- App icon
- Developer: Kooapps
- Publisher: Kooapps
- Platforms: iOS, Android
- Release: iOS; March 1, 2013; Android; May 31, 2013;
- Genre: Word game
- Mode: Single-player

= Pictoword =

2013 video game

Pictoword is a 2013 word game developed and published by Kooapps. It was released for iOS on March 1, 2013, and for Android on May 31, 2013. The game was also published in Google Play Pass on June 27, 2024 and is only available via subscription.

== Gameplay ==
In Pictoword, the player will “read” two pictures to form a word. The puzzles can be a combination of the pictures (A picture of an ear and ring will form Earring), a homonym (A picture of a knight and mare will form Nightmare) or what the pictures sound like (A picture of a taxi and dough will form Tuxedo). Players can request help from social media followers or buy Boosts with Coins.

Players can earn Coins by completing levels, watching ads, completing daily quests and daily puzzles, and buying them in the shop. Coins can be spent on Boosts that help with levels, and on Theme Packs of new levels.

Players can join Families of other players or create their own. The “Join Family” feature can be unlocked by paying coins. The “Create Family” on the other hand, can be used by subscribing to a VIP membership. It is one of the said subscription’s perks.

Players can pay real money for a VIP Subscription that grants coins, levels, and features.

== Reception ==
Pictoword received a score of 84% from Appstime, saying that "With multiple categories and difficulty levels, Pictoword makes a perfect puzzle game for all age groups by just using two images." Apps Thunder liked the concept and the user friendly interface, and gave it a 4.1/5 rating. Gnome Escape liked the various theme packs, and said that "Pictoword is one of those addicting puzzle games that make you think outside the box and see images in a new light." Get Android Stuff was less enthusiastic in their review, saying that game is quite slow and boring, but liked that the game is easy to play and is suitable for all ages.

== Awards ==
Pictoword won the Shining Star Award in the "Educational or Knowledge Reference App" category and the Superstar Award in the "Learning App for Kids category in the 2016 Mobile Star Awards.
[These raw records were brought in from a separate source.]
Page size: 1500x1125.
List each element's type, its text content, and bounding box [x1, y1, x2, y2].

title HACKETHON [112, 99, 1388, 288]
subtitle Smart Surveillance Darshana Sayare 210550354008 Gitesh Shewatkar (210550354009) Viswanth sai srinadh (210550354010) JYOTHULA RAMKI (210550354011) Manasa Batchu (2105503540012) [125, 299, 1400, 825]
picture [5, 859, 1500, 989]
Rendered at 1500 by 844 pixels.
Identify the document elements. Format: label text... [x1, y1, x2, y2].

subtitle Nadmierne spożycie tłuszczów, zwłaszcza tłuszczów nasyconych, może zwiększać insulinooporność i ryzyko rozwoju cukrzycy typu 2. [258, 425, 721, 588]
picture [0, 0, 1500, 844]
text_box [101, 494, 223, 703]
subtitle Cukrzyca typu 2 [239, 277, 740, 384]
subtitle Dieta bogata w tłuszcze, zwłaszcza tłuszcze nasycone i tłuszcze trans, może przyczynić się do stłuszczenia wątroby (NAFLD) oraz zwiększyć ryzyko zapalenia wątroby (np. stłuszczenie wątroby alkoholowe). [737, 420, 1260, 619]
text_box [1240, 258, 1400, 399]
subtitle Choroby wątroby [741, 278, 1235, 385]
It also won 2016 Academic's Choice Smart Media Award. It was also nominated at Global Mobile App Summit and Awards 2017 (GMASA). The game was nominated for "Best Educational Game" and "Best Puzzle Game" at The Independent Game Developers' Association Awards 2018. The game was also listed as one of the Therapeutic Apps for iPhone and iPad by the Flinders University, Australia. In 2019, Pictoword was a Gold Winner at Serious Play Conference Awards.
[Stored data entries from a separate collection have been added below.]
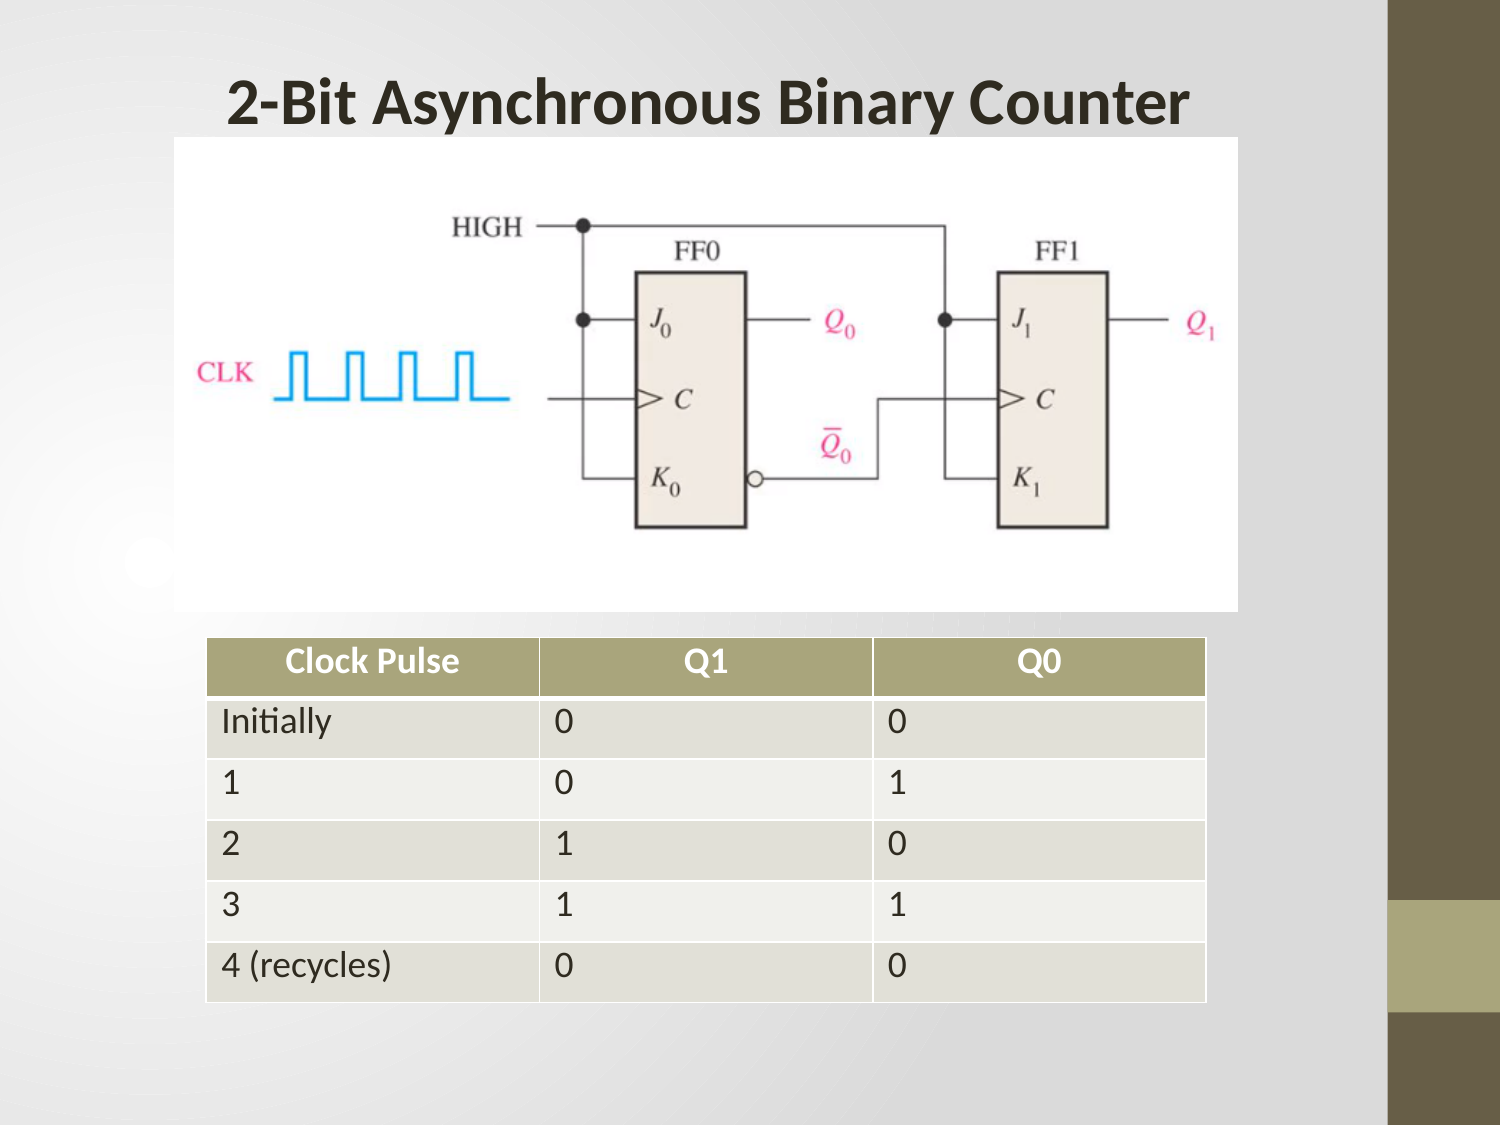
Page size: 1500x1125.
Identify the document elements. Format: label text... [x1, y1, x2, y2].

table_header Q1 [540, 638, 872, 696]
table_cell 0 [874, 943, 1205, 1002]
table_cell Initially [207, 701, 539, 758]
table_header Q0 [874, 638, 1205, 696]
table_cell 0 [874, 701, 1205, 758]
table_cell 0 [540, 943, 872, 1002]
table_cell 0 [874, 821, 1205, 880]
list 2-Bit Asynchronous Binary Counter [75, 50, 1325, 1050]
table_cell 1 [874, 760, 1205, 819]
table_cell 0 [540, 701, 872, 758]
table_cell 1 [207, 760, 539, 819]
table_cell 2 [207, 821, 539, 880]
table_cell 3 [207, 882, 539, 941]
table_header Clock Pulse [207, 638, 539, 696]
picture [174, 136, 1238, 613]
table_cell 1 [540, 821, 872, 880]
table_cell 1 [874, 882, 1205, 941]
table_cell 0 [540, 760, 872, 819]
table_cell 1 [540, 882, 872, 941]
table_cell 4 (recycles) [207, 943, 539, 1002]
Pictoword was the recipient of the 2020 ED/IES Small Business Innovation Research grant. The Institute of Education Sciences Small Business Innovation Research program (ED/IES SBIR) funds entrepreneurial developers to create the next generation of education technology for students, teachers, and administrators in general and special education. Pictoword also won the Gold Winner awrd at Serious Play Conference Awards' "12 Serious Games Designed for Use in Grades K-12 Education" in 2022.

Pictoword School, an adapted version of Pictoword for school use, was the recipient of the 2020 and 2021 Institute of Education Sciences Small Business Innovation Research program (ED/IES SBIR) grants. The ED/IES SBIR funds entrepreneurial developers to create the next generation of education technology for students, teachers, and administrators in general and special education. Pictoword School also received the Gold Winner award at the Serious Play Conference Awards’ “12 Serious Games Designed for Use in Grades K-12 Education” in 2022. Pictoword School also became a finalist at The EdTech Cool Tool Awards 2023 for the “Language Learning Solution” criteria.